→ Provided records
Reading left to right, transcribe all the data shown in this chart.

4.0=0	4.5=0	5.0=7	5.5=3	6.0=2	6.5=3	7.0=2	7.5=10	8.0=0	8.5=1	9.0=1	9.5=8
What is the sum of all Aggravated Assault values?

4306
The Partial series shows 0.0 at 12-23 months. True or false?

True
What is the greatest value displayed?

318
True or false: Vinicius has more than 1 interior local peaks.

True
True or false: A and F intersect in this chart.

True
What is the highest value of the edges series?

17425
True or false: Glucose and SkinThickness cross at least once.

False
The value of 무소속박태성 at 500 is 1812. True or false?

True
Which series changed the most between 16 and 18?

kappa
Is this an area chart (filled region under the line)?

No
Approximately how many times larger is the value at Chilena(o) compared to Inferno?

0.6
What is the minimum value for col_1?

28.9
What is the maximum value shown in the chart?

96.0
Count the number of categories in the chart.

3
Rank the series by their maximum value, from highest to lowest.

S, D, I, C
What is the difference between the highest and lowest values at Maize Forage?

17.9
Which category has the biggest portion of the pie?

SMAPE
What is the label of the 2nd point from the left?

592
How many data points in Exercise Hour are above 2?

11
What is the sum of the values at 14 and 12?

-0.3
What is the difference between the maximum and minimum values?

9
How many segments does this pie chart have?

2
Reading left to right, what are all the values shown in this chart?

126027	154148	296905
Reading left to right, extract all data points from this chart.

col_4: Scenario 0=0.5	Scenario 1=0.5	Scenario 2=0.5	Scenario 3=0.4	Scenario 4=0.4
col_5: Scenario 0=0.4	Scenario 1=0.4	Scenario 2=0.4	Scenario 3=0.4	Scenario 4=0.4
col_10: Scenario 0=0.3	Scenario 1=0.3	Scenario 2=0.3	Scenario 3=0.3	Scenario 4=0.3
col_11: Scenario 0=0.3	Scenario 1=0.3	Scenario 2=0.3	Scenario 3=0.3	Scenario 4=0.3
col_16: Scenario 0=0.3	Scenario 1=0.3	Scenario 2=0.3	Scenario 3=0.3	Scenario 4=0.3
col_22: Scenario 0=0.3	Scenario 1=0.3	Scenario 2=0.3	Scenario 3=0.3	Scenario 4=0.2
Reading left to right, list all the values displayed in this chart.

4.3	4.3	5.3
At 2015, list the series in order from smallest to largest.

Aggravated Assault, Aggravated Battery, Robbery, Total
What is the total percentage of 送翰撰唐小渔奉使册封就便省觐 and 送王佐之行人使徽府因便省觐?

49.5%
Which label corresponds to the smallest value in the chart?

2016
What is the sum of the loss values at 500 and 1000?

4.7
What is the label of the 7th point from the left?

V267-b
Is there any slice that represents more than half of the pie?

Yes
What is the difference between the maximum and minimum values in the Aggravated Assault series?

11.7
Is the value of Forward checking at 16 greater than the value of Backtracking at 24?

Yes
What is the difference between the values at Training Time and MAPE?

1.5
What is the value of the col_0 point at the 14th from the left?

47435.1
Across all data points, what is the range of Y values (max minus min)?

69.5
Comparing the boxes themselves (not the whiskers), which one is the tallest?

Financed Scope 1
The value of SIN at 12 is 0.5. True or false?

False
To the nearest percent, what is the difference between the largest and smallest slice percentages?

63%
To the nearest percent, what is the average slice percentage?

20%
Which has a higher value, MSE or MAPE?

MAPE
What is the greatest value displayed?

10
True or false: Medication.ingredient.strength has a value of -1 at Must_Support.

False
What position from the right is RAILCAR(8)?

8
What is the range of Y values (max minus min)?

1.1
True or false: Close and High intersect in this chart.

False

→ Work instruction
Count the lines above that contain the string "largest", matching case exactly, and reply with only that number.

→ Output of the exercise
2